Transcribe everything in the listing below exactly, except the pictures.

** Opening The records block **

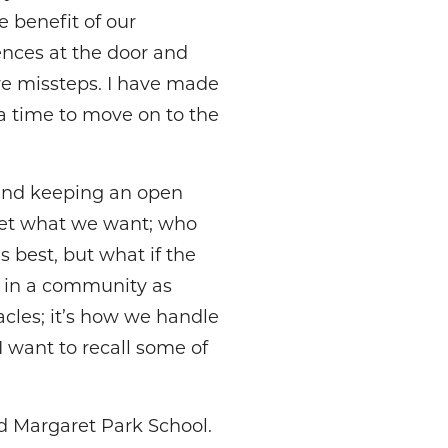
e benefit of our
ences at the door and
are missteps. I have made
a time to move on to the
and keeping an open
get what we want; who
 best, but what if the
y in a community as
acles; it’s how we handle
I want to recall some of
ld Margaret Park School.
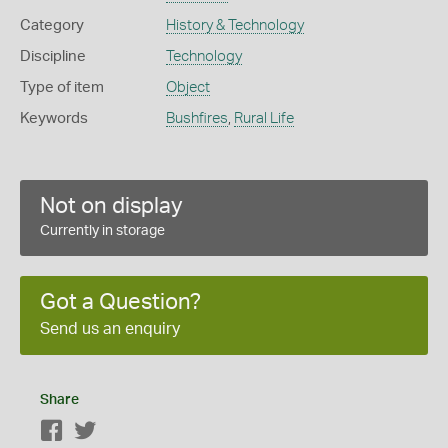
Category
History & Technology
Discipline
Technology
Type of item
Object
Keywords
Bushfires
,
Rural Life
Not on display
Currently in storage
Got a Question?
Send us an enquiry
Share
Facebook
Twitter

** Closing The records block **

- Your solution:
e benefit of our
ences at the door and
are missteps. I have made
a time to move on to the
and keeping an open
get what we want; who
 best, but what if the
y in a community as
acles; it’s how we handle
I want to recall some of
ld Margaret Park School.
Category
History & Technology
Discipline
Technology
Type of item
Object
Keywords
Bushfires
,
Rural Life
Not on display
Currently in storage
Got a Question?
Send us an enquiry
Share
Facebook
Twitter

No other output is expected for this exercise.